People · Harley Earl · Chapter 1 of 6
The Carriage Trade
Hollywood, California — the 1900s and 1910s
Harley Jarvis Earl is born November 22, 1893, in a house in Hollywood, named for his maternal grandfather, Harley Taft — a small detail that tells you this is a family that takes names, and image, seriously. His father, J.W. Earl, had opened a carriage and blacksmith shop downtown back in 1889, building and repairing horse-drawn vehicles the ordinary way. Then the automobile arrived, and J.W. did what smart tradesmen do: he adapted. By 1908 the shop has a new name, Earl Automobile Works, and a new specialty — custom bodies, built by hand, for people who could afford to want something no one else had.
Hollywood in these years is a boomtown, and its new aristocracy is the movies. Earl Automobile Works becomes the place where that aristocracy goes to be seen arriving. The comedian Roscoe “Fatty” Arbuckle, determined to outdo his friends, orders a creation so outrageous it costs $28,000 — a fortune, for a car, in the 1910s. Western star Tom Mix, Hollywood's first great cowboy idol, gets his own Earl-built machine. Harley grows up in the shop watching his father dress up horsepower for people whose whole business is being watched. It's an education no design school could offer: cars, he learns early, are never just machines. They're costume.
What the shop taught him
- That a car's shape could carry as much meaning as its engine — a lesson Detroit's engineer-run body departments had never bothered to learn.

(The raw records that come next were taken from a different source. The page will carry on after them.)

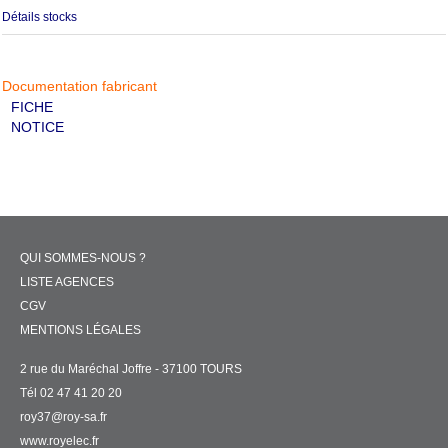
Détails stocks
Documentation fabricant
FICHE
NOTICE
QUI SOMMES-NOUS ?
LISTE AGENCES
CGV
MENTIONS LÉGALES
2 rue du Maréchal Joffre - 37100 TOURS
Tél 02 47 41 20 20
roy37@roy-sa.fr
www.royelec.fr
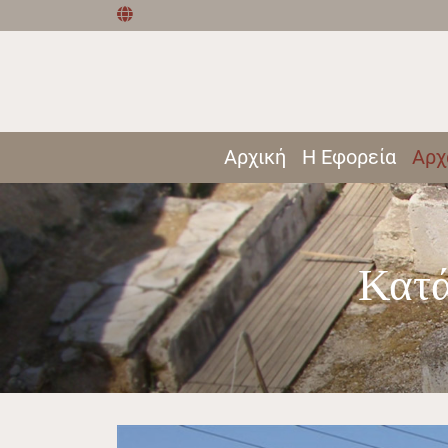
Αρχική
Η Εφορεία
Αρχ
Κατά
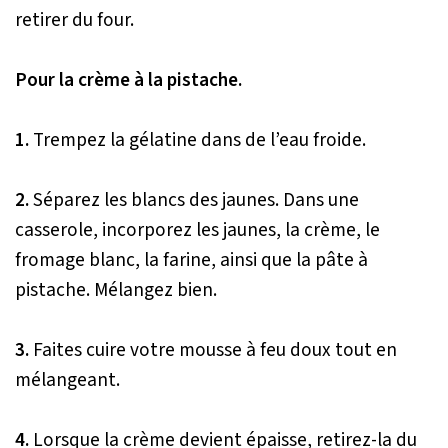
retirer du four.
Pour la crème à la pistache.
1.
Trempez la gélatine dans de l’eau froide.
2.
Séparez les blancs des jaunes. Dans une
casserole, incorporez les jaunes, la crème, le
fromage blanc, la farine, ainsi que la pâte à
pistache. Mélangez bien.
3.
Faites cuire votre mousse à feu doux tout en
mélangeant.
4.
Lorsque la crème devient épaisse, retirez-la du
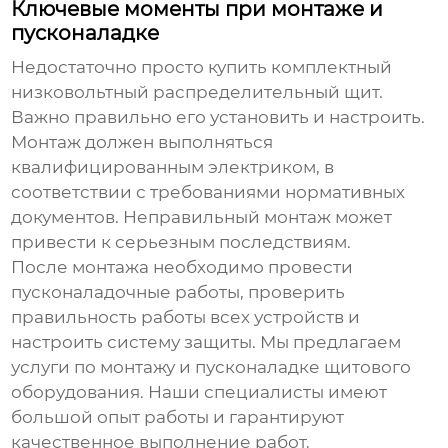
Ключевые моменты при монтаже и
пусконаладке
Недостаточно просто купить
комплектный
низковольтный распределительный щит
.
Важно правильно его установить и настроить.
Монтаж должен выполняться
квалифицированным электриком, в
соответствии с требованиями нормативных
документов. Неправильный монтаж может
привести к серьезным последствиям.
После монтажа необходимо провести
пусконаладочные работы, проверить
правильность работы всех устройств и
настроить систему защиты. Мы предлагаем
услуги по монтажу и пусконаладке щитового
оборудования. Наши специалисты имеют
большой опыт работы и гарантируют
качественное выполнение работ.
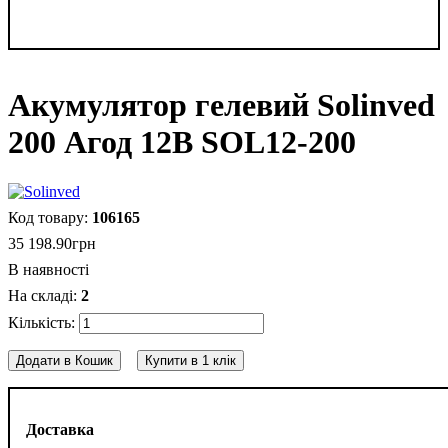
Акумулятор гелевий Solinved
200 Агод 12В SOL12-200
106165
35 198
.
90
грн
В наявності
2
Додати в Кошик
Купити в 1 клік
Доставка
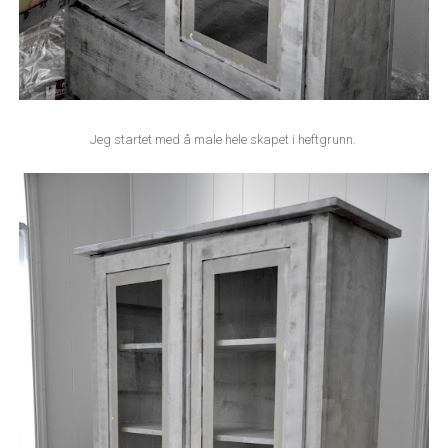
Jeg startet med å male hele skapet i heftgrunn.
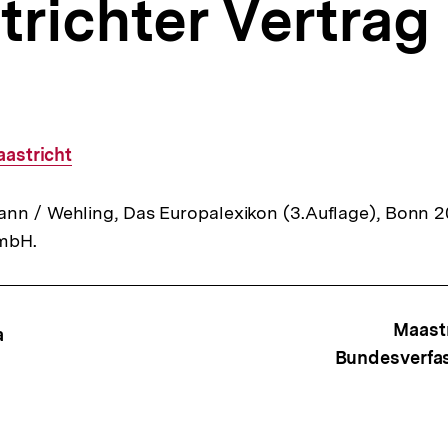
richter Vertrag
aastricht
nn / Wehling, Das Europalexikon (3.Auflage), Bonn 20
GmbH.
ffsnavigation
Maastr
a
Bundesverfa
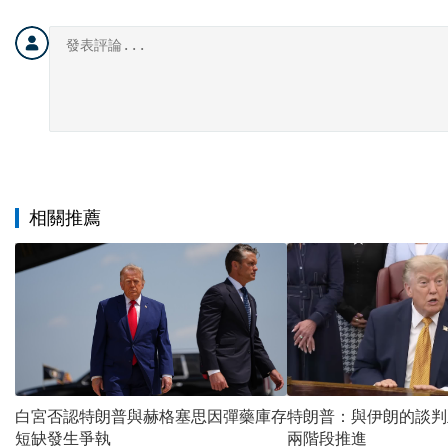
相關推薦
白宮否認特朗普與赫格塞思因彈藥庫存
特朗普：與伊朗的談判
短缺發生爭執
兩階段推進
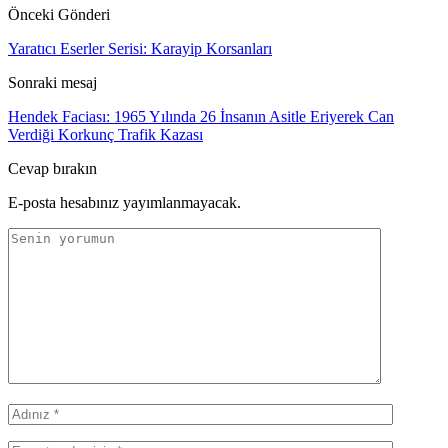
Önceki Gönderi
Yaratıcı Eserler Serisi: Karayip Korsanları
Sonraki mesaj
Hendek Faciası: 1965 Yılında 26 İnsanın Asitle Eriyerek Can
Verdiği Korkunç Trafik Kazası
Cevap bırakın
E-posta hesabınız yayımlanmayacak.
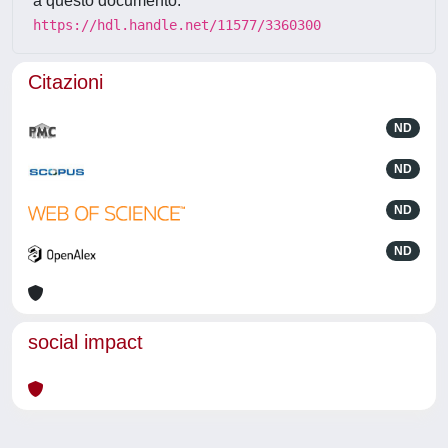
a questo documento:
https://hdl.handle.net/11577/3360300
Citazioni
ND
ND
ND
ND
social impact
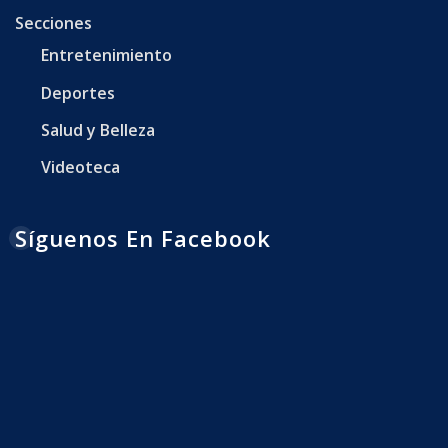
Secciones
Entretenimiento
Deportes
Salud y Belleza
Videoteca
Síguenos En Facebook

- That the customer paying for a custom body wasn't just buying transport. He was buying an entrance.
- That showmanship and craftsmanship weren't opposites — they were the same skill, aimed at different audiences.
He starts at Stanford, as sons of successful men were expected to, and doesn't finish — the pull of the family shop is stronger than the pull of a lecture hall. He goes back to work beside his father instead, learning the trade directly: how to sketch a body, how to sell a rich man on a shape he didn't know he wanted, how to make something enormous and expensive look effortless. In 1919, the Cadillac dealer Don Lee buys Earl Automobile Works outright and keeps Harley on as chief customizer — Hollywood's coachbuilder-in-residence, answering to no design committee, no engineering department, no one but his clients' vanity and his own eye.
It is, in miniature, exactly the job Harley Earl will spend the rest of his career trying to convince a much larger and much more skeptical audience that the whole automobile industry actually needs.